Print the listing exactly, but only as far as the line containing "support ESP32 chip.". The first line and that line are both included.

● ● ● ●

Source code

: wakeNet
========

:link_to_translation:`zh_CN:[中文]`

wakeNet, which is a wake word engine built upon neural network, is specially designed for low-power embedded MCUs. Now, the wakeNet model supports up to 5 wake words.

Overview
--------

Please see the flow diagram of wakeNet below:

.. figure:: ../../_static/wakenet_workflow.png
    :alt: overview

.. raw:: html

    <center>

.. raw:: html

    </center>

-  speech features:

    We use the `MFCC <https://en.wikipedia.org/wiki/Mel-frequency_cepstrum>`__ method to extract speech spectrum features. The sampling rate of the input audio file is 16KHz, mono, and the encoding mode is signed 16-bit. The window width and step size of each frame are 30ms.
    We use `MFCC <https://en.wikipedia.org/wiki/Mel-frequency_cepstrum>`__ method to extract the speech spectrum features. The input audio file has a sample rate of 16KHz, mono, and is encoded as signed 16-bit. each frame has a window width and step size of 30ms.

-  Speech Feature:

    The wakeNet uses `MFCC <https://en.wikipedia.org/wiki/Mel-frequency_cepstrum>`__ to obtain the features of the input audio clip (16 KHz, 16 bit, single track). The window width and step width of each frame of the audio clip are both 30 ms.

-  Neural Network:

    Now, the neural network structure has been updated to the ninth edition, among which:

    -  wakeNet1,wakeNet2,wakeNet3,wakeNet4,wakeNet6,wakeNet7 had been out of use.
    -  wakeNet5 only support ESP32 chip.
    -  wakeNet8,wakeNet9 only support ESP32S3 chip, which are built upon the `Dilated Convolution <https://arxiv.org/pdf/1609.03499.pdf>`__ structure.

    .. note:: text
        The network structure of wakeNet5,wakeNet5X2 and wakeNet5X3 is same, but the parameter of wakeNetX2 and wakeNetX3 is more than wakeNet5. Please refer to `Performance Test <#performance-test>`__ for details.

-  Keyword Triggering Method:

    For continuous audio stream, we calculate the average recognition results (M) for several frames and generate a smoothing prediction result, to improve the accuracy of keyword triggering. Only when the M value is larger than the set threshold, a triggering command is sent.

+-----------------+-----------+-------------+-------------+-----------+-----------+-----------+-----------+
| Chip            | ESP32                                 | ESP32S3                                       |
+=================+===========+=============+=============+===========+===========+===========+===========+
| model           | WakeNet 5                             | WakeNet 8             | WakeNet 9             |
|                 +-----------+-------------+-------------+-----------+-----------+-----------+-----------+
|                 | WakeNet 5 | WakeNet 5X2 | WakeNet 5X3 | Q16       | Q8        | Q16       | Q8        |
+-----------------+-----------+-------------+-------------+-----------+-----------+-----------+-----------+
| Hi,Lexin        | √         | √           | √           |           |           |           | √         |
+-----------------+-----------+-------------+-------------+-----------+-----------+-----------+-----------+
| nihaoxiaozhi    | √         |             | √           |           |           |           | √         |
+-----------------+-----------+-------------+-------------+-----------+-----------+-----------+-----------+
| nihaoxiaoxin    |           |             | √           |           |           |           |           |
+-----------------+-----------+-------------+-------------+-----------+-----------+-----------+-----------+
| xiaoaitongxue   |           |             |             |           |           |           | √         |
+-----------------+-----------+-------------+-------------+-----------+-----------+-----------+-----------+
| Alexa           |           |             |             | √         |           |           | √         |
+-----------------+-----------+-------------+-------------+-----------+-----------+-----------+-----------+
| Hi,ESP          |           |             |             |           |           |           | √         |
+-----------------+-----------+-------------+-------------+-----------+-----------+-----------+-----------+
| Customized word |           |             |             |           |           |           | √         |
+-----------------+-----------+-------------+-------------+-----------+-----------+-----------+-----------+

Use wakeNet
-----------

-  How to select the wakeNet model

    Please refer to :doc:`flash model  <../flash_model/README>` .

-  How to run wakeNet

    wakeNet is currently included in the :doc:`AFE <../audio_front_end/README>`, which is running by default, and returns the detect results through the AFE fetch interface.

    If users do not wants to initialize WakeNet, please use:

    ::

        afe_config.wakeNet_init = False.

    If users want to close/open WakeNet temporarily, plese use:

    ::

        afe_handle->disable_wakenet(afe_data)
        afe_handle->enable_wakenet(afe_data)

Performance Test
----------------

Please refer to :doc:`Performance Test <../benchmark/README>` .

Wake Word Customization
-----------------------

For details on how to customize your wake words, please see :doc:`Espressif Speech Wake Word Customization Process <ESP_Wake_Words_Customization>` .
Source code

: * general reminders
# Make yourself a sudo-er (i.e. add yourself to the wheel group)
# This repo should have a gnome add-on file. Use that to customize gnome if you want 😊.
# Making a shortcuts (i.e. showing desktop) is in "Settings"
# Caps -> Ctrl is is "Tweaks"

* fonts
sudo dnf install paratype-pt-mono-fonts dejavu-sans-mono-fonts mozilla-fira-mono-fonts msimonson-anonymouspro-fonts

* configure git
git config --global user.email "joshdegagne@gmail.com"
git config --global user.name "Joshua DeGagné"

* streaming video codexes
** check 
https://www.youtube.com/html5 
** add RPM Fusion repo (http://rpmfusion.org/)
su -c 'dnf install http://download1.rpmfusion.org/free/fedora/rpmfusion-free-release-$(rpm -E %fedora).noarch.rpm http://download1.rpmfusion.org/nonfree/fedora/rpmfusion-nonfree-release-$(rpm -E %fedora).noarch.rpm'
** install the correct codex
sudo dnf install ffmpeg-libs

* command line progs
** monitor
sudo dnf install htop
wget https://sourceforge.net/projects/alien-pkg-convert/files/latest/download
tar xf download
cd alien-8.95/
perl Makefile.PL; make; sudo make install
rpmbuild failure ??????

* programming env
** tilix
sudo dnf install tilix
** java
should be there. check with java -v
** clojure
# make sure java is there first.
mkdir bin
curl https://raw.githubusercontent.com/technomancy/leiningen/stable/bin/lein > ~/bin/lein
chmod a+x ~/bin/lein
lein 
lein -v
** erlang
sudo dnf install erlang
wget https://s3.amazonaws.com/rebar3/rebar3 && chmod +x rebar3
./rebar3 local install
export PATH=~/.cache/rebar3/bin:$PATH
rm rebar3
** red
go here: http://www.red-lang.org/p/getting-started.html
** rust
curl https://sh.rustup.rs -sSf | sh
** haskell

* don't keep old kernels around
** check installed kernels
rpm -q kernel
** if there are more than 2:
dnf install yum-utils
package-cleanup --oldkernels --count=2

● ● ● ●

» **SOLUTION TO THE EXERCISE**:
Source code

: wakeNet
========

:link_to_translation:`zh_CN:[中文]`

wakeNet, which is a wake word engine built upon neural network, is specially designed for low-power embedded MCUs. Now, the wakeNet model supports up to 5 wake words.

Overview
--------

Please see the flow diagram of wakeNet below:

.. figure:: ../../_static/wakenet_workflow.png
    :alt: overview

.. raw:: html

    <center>

.. raw:: html

    </center>

-  speech features:

    We use the `MFCC <https://en.wikipedia.org/wiki/Mel-frequency_cepstrum>`__ method to extract speech spectrum features. The sampling rate of the input audio file is 16KHz, mono, and the encoding mode is signed 16-bit. The window width and step size of each frame are 30ms.
    We use `MFCC <https://en.wikipedia.org/wiki/Mel-frequency_cepstrum>`__ method to extract the speech spectrum features. The input audio file has a sample rate of 16KHz, mono, and is encoded as signed 16-bit. each frame has a window width and step size of 30ms.

-  Speech Feature:

    The wakeNet uses `MFCC <https://en.wikipedia.org/wiki/Mel-frequency_cepstrum>`__ to obtain the features of the input audio clip (16 KHz, 16 bit, single track). The window width and step width of each frame of the audio clip are both 30 ms.

-  Neural Network:

    Now, the neural network structure has been updated to the ninth edition, among which:

    -  wakeNet1,wakeNet2,wakeNet3,wakeNet4,wakeNet6,wakeNet7 had been out of use.
    -  wakeNet5 only support ESP32 chip.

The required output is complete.